> [Task description]
Each entry is to be output precisely as it appears.
──────── Extracted data
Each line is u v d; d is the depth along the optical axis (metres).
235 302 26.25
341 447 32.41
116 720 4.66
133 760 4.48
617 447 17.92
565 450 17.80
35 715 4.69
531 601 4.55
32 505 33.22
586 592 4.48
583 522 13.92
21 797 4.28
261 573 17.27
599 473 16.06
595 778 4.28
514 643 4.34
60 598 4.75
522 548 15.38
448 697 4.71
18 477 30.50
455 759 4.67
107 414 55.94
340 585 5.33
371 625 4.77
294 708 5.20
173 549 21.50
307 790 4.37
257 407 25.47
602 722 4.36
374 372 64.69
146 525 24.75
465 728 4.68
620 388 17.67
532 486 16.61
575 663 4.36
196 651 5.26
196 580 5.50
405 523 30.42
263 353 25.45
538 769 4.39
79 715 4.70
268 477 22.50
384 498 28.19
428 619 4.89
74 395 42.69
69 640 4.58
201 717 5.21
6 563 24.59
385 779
────────────────
> [Solved exercise]
Each line is u v d; d is the depth along the optical axis (metres).
235 302 26.25
341 447 32.41
116 720 4.66
133 760 4.48
617 447 17.92
565 450 17.80
35 715 4.69
531 601 4.55
32 505 33.22
586 592 4.48
583 522 13.92
21 797 4.28
261 573 17.27
599 473 16.06
595 778 4.28
514 643 4.34
60 598 4.75
522 548 15.38
448 697 4.71
18 477 30.50
455 759 4.67
107 414 55.94
340 585 5.33
371 625 4.77
294 708 5.20
173 549 21.50
307 790 4.37
257 407 25.47
602 722 4.36
374 372 64.69
146 525 24.75
465 728 4.68
620 388 17.67
532 486 16.61
575 663 4.36
196 651 5.26
196 580 5.50
405 523 30.42
263 353 25.45
538 769 4.39
79 715 4.70
268 477 22.50
384 498 28.19
428 619 4.89
74 395 42.69
69 640 4.58
201 717 5.21
6 563 24.59
385 779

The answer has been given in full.